Seth Schwartz:
Imperialism and Jewish Society, 200 B.C.E. to 640 C.E. Princeton and Oxford : Princeton
University Press 2001, 320 S.
Das hier anzuzeigende Buch ist ambitioniert und aspiring to innovation (4). Es behandelt die gesamte jüdische Geschichte in Palästina während der Antike über einen Zeitraum von über 1000 Jahren, ausgehend von den Reformen Esras und Nehemias im 5. Jahrhundert v. Chr. (also anders und weiter als im Titel angezeigt) bis zum Ende der römischen Herrschaft über Palästina im 7. Jahrhundert n. Chr. Trotz dieser weiten Spanne ist das Buch keine Überblicksdarstellung, denn ihm liegt eine besondere Fragestellung zugrunde: Wie wirkten sich die verschiedenen Typen auswärtiger Herrschaft der Perser, Makedonen, Ptolemäer, Seleukiden, sowie der zunächst republikanischen, dann kaiserzeitlichen und schließlich christlichen Römer auf die innere Struktur der jüdischen Gesellschaft aus? So vielversprechend und überhaupt naheliegend dieser Ansatz ist, so wenig ist er bisher der Forschung über das Judentum zugrundegelegt worden. Die Ursache dafür wird man in der Spezialisierung zu suchen haben, die Judaisten, Religionswissenschaftler, Althistoriker, Archäologen auf je ihre eigenen Gebiete beschränkt hält. Ausgangspunkt und Ergebnis des Buches zugleich ist, daß kleine Gesellschaften wie die jüdische in Palästina nicht zu lösen sind von den jeweiligen politischen Strukturen, in die sie eingebettet sind. Von diesem Ansatz ausgehend entwickelt S. eine Dreiteilung der jüdischen Geschichte in der Antike:
1. Vom
5. Jahrhundert v. Chr. bis 70 n. Chr. gab es eine im wesentlichen unitarische, lose
zentralisierte jüdische Gesellschaft, gestützt auf die Pfeiler Gott, Tempel, Torah,
während die jeweiligen Oberherrschaften relativ tolerant gewesen seien und mit der
jüdischen Führungsschicht zusammengearbeitet haben.
2. Der
wachsende römische Integrationsdruck nach 70 und noch mehr nach 135 destabilisierte und
desintegrierte die jüdische Gesellschaft, ein Prozeß, der bis etwa 350 angedauert habe.

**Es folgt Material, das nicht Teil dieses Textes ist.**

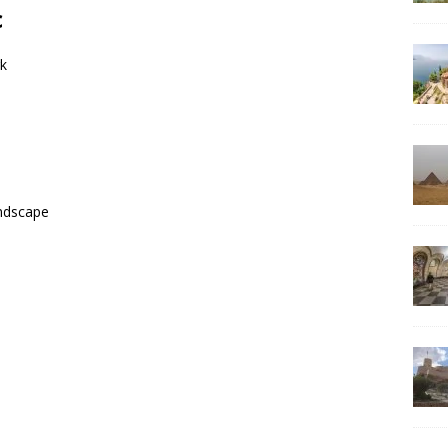
c
rk
andscape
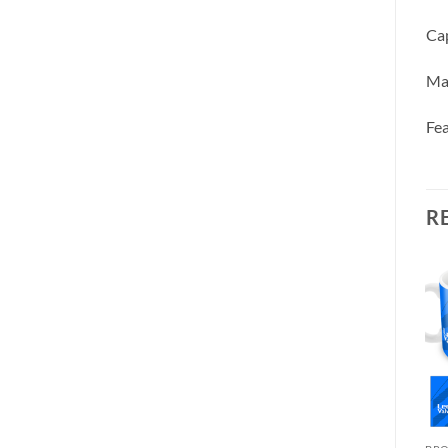
Cap
Ma
Fea
R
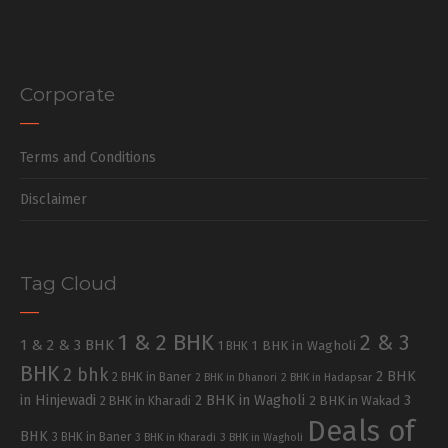
Corporate
Terms and Conditions
Disclaimer
Tag Cloud
1 & 2 BHK
2 & 3
1 & 2 & 3 BHK
1 BHK in Wagholi
1 BHK
BHK
2 bhk
2 BHK
2 BHK in Baner
2 BHK in Dhanori
2 BHK in Hadapsar
in Hinjewadi
2 BHK in Wagholi
3
2 BHK in Kharadi
2 BHK in Wakad
Deals of
BHK
3 BHK in Baner
3 BHK in Kharadi
3 BHK in Wagholi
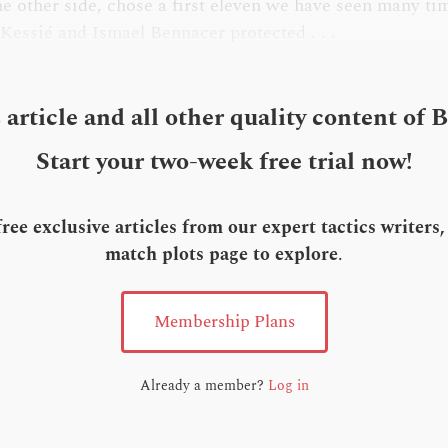
he other side, chose a first eleven we have seen many tim
 Kessié and Ismael Bennacer protected . . .
s article and all other quality content of 
Start your two-week free trial now!
ee exclusive articles from our expert tactics writers
match plots page to explore
.
Membership Plans
Already a member?
Log in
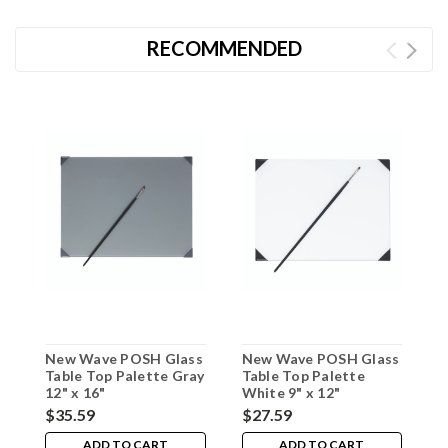
RECOMMENDED
New Wave POSH Glass
New Wave POSH Glass
N
Table Top Palette Gray
Table Top Palette
T
12" x 16"
White 9" x 12"
C
$35.59
$27.59
$
ADD TO CART
ADD TO CART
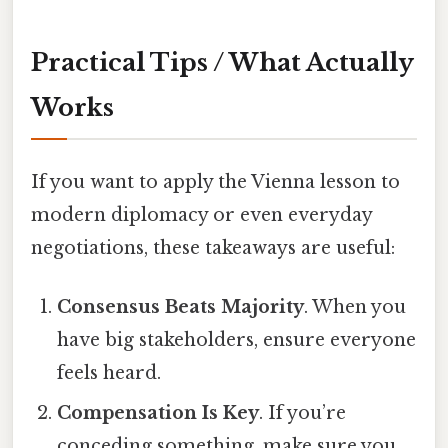
Practical Tips / What Actually
Works
If you want to apply the Vienna lesson to
modern diplomacy or even everyday
negotiations, these takeaways are useful:
Consensus Beats Majority
. When you
have big stakeholders, ensure everyone
feels heard.
Compensation Is Key
. If you’re
conceding something, make sure you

Juden wurden zu normalen Teilhabern der städtischen Kultur im Osten des Reiches mit all
ihren heidnischen Implikationen; die rabbinische Gegenströmung blieb
zunächst eine Marginalie.
3. Die
Christianisierung des römischen Reiches seit Konstantin, besonders aber seit etwa 350,
bewirkte auch eine Rejudaisierung der Juden, die in einer kulturellen
Explosion ihren Ausdruck fand. Zentrum dieser Besinnung auf sich selbst wurden die
Synagoge mit ihrer eigenen Bildersprache.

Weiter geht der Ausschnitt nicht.